- _Data records_:
++++++++++

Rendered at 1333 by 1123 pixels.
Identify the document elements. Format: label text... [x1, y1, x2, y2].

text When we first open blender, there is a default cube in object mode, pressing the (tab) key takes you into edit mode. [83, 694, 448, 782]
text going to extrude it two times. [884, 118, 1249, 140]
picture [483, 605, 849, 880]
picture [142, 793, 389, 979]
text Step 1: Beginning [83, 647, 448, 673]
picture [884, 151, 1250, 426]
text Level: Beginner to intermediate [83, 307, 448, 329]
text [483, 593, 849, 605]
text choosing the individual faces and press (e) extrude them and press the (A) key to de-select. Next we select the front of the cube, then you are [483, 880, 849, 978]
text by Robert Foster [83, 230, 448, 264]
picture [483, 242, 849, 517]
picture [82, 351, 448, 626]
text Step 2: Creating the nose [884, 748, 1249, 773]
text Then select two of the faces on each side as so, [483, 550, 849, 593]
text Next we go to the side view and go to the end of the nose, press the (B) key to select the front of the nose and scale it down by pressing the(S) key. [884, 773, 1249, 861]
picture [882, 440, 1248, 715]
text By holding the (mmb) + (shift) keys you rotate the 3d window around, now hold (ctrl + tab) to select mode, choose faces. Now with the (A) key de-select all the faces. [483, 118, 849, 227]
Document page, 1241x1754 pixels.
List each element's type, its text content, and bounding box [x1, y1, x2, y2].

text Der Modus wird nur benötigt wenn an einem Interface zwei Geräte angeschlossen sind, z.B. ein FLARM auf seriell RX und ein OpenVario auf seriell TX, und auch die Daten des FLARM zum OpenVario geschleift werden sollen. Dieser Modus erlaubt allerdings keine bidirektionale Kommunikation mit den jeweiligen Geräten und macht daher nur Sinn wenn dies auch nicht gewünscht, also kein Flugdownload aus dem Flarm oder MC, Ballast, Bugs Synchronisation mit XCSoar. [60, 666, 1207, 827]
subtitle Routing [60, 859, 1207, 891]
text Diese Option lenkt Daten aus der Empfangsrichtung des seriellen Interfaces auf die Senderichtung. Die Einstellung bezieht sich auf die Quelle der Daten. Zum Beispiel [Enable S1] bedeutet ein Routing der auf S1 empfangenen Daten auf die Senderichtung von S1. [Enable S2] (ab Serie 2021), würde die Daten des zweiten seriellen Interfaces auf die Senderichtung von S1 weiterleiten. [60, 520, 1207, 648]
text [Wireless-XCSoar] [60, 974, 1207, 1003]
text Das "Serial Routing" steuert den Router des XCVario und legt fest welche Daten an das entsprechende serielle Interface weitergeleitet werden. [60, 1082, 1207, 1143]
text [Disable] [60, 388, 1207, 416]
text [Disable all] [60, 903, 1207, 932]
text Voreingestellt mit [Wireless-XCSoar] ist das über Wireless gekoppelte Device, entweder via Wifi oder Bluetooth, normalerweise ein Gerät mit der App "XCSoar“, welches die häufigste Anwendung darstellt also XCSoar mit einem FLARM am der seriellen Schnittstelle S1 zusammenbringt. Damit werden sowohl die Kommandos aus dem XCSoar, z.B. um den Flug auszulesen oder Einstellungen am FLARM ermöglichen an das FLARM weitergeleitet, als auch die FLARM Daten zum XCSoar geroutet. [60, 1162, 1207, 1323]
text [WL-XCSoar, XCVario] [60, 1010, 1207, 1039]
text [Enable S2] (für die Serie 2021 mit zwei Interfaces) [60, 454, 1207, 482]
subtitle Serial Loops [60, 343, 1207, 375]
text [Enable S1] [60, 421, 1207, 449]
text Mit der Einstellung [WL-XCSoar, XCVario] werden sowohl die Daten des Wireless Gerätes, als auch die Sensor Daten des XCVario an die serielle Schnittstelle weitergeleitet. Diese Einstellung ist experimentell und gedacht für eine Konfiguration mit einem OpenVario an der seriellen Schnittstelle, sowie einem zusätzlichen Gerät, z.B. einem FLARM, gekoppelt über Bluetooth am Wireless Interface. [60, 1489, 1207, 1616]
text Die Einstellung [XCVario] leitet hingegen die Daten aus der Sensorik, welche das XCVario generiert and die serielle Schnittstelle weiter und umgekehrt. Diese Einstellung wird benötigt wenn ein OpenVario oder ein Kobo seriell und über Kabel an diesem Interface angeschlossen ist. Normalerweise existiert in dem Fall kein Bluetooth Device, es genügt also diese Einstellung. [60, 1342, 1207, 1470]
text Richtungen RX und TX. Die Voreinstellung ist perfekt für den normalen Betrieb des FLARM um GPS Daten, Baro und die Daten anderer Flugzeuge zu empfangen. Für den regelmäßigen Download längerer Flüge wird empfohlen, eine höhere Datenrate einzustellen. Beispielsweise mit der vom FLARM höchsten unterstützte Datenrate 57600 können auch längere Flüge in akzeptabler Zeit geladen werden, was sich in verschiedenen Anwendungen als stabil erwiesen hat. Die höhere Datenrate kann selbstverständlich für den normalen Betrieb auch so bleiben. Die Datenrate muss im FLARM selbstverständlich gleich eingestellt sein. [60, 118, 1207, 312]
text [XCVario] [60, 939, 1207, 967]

++++++++++

Please repeat all of the records above, line for line, without changing anything.

- _Solution below_:
Rendered at 1333 by 1123 pixels.
Identify the document elements. Format: label text... [x1, y1, x2, y2].

text When we first open blender, there is a default cube in object mode, pressing the (tab) key takes you into edit mode. [83, 694, 448, 782]
text going to extrude it two times. [884, 118, 1249, 140]
picture [483, 605, 849, 880]
picture [142, 793, 389, 979]
text Step 1: Beginning [83, 647, 448, 673]
picture [884, 151, 1250, 426]
text Level: Beginner to intermediate [83, 307, 448, 329]
text [483, 593, 849, 605]
text choosing the individual faces and press (e) extrude them and press the (A) key to de-select. Next we select the front of the cube, then you are [483, 880, 849, 978]
text by Robert Foster [83, 230, 448, 264]
picture [483, 242, 849, 517]
picture [82, 351, 448, 626]
text Step 2: Creating the nose [884, 748, 1249, 773]
text Then select two of the faces on each side as so, [483, 550, 849, 593]
text Next we go to the side view and go to the end of the nose, press the (B) key to select the front of the nose and scale it down by pressing the(S) key. [884, 773, 1249, 861]
picture [882, 440, 1248, 715]
text By holding the (mmb) + (shift) keys you rotate the 3d window around, now hold (ctrl + tab) to select mode, choose faces. Now with the (A) key de-select all the faces. [483, 118, 849, 227]
Document page, 1241x1754 pixels.
List each element's type, its text content, and bounding box [x1, y1, x2, y2].

text Der Modus wird nur benötigt wenn an einem Interface zwei Geräte angeschlossen sind, z.B. ein FLARM auf seriell RX und ein OpenVario auf seriell TX, und auch die Daten des FLARM zum OpenVario geschleift werden sollen. Dieser Modus erlaubt allerdings keine bidirektionale Kommunikation mit den jeweiligen Geräten und macht daher nur Sinn wenn dies auch nicht gewünscht, also kein Flugdownload aus dem Flarm oder MC, Ballast, Bugs Synchronisation mit XCSoar. [60, 666, 1207, 827]
subtitle Routing [60, 859, 1207, 891]
text Diese Option lenkt Daten aus der Empfangsrichtung des seriellen Interfaces auf die Senderichtung. Die Einstellung bezieht sich auf die Quelle der Daten. Zum Beispiel [Enable S1] bedeutet ein Routing der auf S1 empfangenen Daten auf die Senderichtung von S1. [Enable S2] (ab Serie 2021), würde die Daten des zweiten seriellen Interfaces auf die Senderichtung von S1 weiterleiten. [60, 520, 1207, 648]
text [Wireless-XCSoar] [60, 974, 1207, 1003]
text Das "Serial Routing" steuert den Router des XCVario und legt fest welche Daten an das entsprechende serielle Interface weitergeleitet werden. [60, 1082, 1207, 1143]
text [Disable] [60, 388, 1207, 416]
text [Disable all] [60, 903, 1207, 932]
text Voreingestellt mit [Wireless-XCSoar] ist das über Wireless gekoppelte Device, entweder via Wifi oder Bluetooth, normalerweise ein Gerät mit der App "XCSoar“, welches die häufigste Anwendung darstellt also XCSoar mit einem FLARM am der seriellen Schnittstelle S1 zusammenbringt. Damit werden sowohl die Kommandos aus dem XCSoar, z.B. um den Flug auszulesen oder Einstellungen am FLARM ermöglichen an das FLARM weitergeleitet, als auch die FLARM Daten zum XCSoar geroutet. [60, 1162, 1207, 1323]
text [WL-XCSoar, XCVario] [60, 1010, 1207, 1039]
text [Enable S2] (für die Serie 2021 mit zwei Interfaces) [60, 454, 1207, 482]
subtitle Serial Loops [60, 343, 1207, 375]
text [Enable S1] [60, 421, 1207, 449]
text Mit der Einstellung [WL-XCSoar, XCVario] werden sowohl die Daten des Wireless Gerätes, als auch die Sensor Daten des XCVario an die serielle Schnittstelle weitergeleitet. Diese Einstellung ist experimentell und gedacht für eine Konfiguration mit einem OpenVario an der seriellen Schnittstelle, sowie einem zusätzlichen Gerät, z.B. einem FLARM, gekoppelt über Bluetooth am Wireless Interface. [60, 1489, 1207, 1616]
text Die Einstellung [XCVario] leitet hingegen die Daten aus der Sensorik, welche das XCVario generiert and die serielle Schnittstelle weiter und umgekehrt. Diese Einstellung wird benötigt wenn ein OpenVario oder ein Kobo seriell und über Kabel an diesem Interface angeschlossen ist. Normalerweise existiert in dem Fall kein Bluetooth Device, es genügt also diese Einstellung. [60, 1342, 1207, 1470]
text Richtungen RX und TX. Die Voreinstellung ist perfekt für den normalen Betrieb des FLARM um GPS Daten, Baro und die Daten anderer Flugzeuge zu empfangen. Für den regelmäßigen Download längerer Flüge wird empfohlen, eine höhere Datenrate einzustellen. Beispielsweise mit der vom FLARM höchsten unterstützte Datenrate 57600 können auch längere Flüge in akzeptabler Zeit geladen werden, was sich in verschiedenen Anwendungen als stabil erwiesen hat. Die höhere Datenrate kann selbstverständlich für den normalen Betrieb auch so bleiben. Die Datenrate muss im FLARM selbstverständlich gleich eingestellt sein. [60, 118, 1207, 312]
text [XCVario] [60, 939, 1207, 967]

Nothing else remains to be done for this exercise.